# WORK INSTRUCTIONS:
Your response needs to be the data below, retyped exactly.

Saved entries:
******************************

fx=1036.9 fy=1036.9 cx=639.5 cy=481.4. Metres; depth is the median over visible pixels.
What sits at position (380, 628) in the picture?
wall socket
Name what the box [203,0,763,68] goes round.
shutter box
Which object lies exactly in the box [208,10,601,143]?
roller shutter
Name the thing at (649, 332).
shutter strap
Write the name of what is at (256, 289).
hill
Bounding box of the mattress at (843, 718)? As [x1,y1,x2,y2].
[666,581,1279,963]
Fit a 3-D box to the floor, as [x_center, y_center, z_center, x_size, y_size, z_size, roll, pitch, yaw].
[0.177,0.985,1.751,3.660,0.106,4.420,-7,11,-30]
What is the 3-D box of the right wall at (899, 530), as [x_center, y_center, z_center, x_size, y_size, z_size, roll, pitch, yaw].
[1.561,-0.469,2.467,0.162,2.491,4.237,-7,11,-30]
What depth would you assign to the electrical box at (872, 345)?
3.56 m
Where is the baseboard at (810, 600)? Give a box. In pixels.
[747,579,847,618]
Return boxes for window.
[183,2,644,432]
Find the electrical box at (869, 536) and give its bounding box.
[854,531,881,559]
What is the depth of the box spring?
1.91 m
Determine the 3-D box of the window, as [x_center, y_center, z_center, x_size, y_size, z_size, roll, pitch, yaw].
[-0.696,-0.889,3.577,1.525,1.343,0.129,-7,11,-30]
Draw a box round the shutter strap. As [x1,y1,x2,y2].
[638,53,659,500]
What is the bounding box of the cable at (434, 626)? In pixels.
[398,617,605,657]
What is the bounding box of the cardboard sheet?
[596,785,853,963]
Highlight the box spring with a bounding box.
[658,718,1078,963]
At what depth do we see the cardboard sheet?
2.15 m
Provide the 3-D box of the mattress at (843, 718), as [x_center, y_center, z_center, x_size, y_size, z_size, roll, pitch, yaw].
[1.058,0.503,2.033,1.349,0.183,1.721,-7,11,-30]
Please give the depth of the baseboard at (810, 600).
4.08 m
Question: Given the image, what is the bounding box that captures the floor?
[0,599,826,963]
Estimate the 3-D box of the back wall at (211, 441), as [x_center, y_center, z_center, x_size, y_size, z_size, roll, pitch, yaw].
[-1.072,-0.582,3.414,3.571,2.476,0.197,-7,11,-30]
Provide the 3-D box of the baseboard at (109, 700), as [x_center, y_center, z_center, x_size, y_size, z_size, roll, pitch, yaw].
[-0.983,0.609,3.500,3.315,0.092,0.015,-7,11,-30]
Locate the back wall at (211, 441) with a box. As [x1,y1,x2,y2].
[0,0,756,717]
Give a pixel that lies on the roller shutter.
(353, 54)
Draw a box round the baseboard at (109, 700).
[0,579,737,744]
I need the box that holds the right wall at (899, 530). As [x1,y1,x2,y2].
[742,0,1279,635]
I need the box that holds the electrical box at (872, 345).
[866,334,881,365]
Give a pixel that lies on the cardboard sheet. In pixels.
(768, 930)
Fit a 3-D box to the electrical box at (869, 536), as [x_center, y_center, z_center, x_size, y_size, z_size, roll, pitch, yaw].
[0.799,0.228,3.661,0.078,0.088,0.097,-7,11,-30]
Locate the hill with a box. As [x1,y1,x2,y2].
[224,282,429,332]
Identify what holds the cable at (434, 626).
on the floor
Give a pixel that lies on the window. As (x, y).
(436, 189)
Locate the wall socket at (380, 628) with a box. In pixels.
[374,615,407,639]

******************************

# EXERCISE ANSWER:
fx=1036.9 fy=1036.9 cx=639.5 cy=481.4. Metres; depth is the median over visible pixels.
What sits at position (380, 628) in the picture?
wall socket
Name what the box [203,0,763,68] goes round.
shutter box
Which object lies exactly in the box [208,10,601,143]?
roller shutter
Name the thing at (649, 332).
shutter strap
Write the name of what is at (256, 289).
hill
Bounding box of the mattress at (843, 718)? As [x1,y1,x2,y2].
[666,581,1279,963]
Fit a 3-D box to the floor, as [x_center, y_center, z_center, x_size, y_size, z_size, roll, pitch, yaw].
[0.177,0.985,1.751,3.660,0.106,4.420,-7,11,-30]
What is the 3-D box of the right wall at (899, 530), as [x_center, y_center, z_center, x_size, y_size, z_size, roll, pitch, yaw].
[1.561,-0.469,2.467,0.162,2.491,4.237,-7,11,-30]
What depth would you assign to the electrical box at (872, 345)?
3.56 m
Where is the baseboard at (810, 600)? Give a box. In pixels.
[747,579,847,618]
Return boxes for window.
[183,2,644,432]
Find the electrical box at (869, 536) and give its bounding box.
[854,531,881,559]
What is the depth of the box spring?
1.91 m
Determine the 3-D box of the window, as [x_center, y_center, z_center, x_size, y_size, z_size, roll, pitch, yaw].
[-0.696,-0.889,3.577,1.525,1.343,0.129,-7,11,-30]
Draw a box round the shutter strap. As [x1,y1,x2,y2].
[638,53,659,500]
What is the bounding box of the cable at (434, 626)? In pixels.
[398,617,605,657]
What is the bounding box of the cardboard sheet?
[596,785,853,963]
Highlight the box spring with a bounding box.
[658,718,1078,963]
At what depth do we see the cardboard sheet?
2.15 m
Provide the 3-D box of the mattress at (843, 718), as [x_center, y_center, z_center, x_size, y_size, z_size, roll, pitch, yaw].
[1.058,0.503,2.033,1.349,0.183,1.721,-7,11,-30]
Please give the depth of the baseboard at (810, 600).
4.08 m
Question: Given the image, what is the bounding box that captures the floor?
[0,599,826,963]
Estimate the 3-D box of the back wall at (211, 441), as [x_center, y_center, z_center, x_size, y_size, z_size, roll, pitch, yaw].
[-1.072,-0.582,3.414,3.571,2.476,0.197,-7,11,-30]
Provide the 3-D box of the baseboard at (109, 700), as [x_center, y_center, z_center, x_size, y_size, z_size, roll, pitch, yaw].
[-0.983,0.609,3.500,3.315,0.092,0.015,-7,11,-30]
Locate the back wall at (211, 441) with a box. As [x1,y1,x2,y2].
[0,0,756,717]
Give a pixel that lies on the roller shutter.
(353, 54)
Draw a box round the baseboard at (109, 700).
[0,579,737,744]
I need the box that holds the right wall at (899, 530). As [x1,y1,x2,y2].
[742,0,1279,635]
I need the box that holds the electrical box at (872, 345).
[866,334,881,365]
Give a pixel that lies on the cardboard sheet. In pixels.
(768, 930)
Fit a 3-D box to the electrical box at (869, 536), as [x_center, y_center, z_center, x_size, y_size, z_size, roll, pitch, yaw].
[0.799,0.228,3.661,0.078,0.088,0.097,-7,11,-30]
Locate the hill with a box. As [x1,y1,x2,y2].
[224,282,429,332]
Identify what holds the cable at (434, 626).
on the floor
Give a pixel that lies on the window. As (x, y).
(436, 189)
Locate the wall socket at (380, 628) with a box. In pixels.
[374,615,407,639]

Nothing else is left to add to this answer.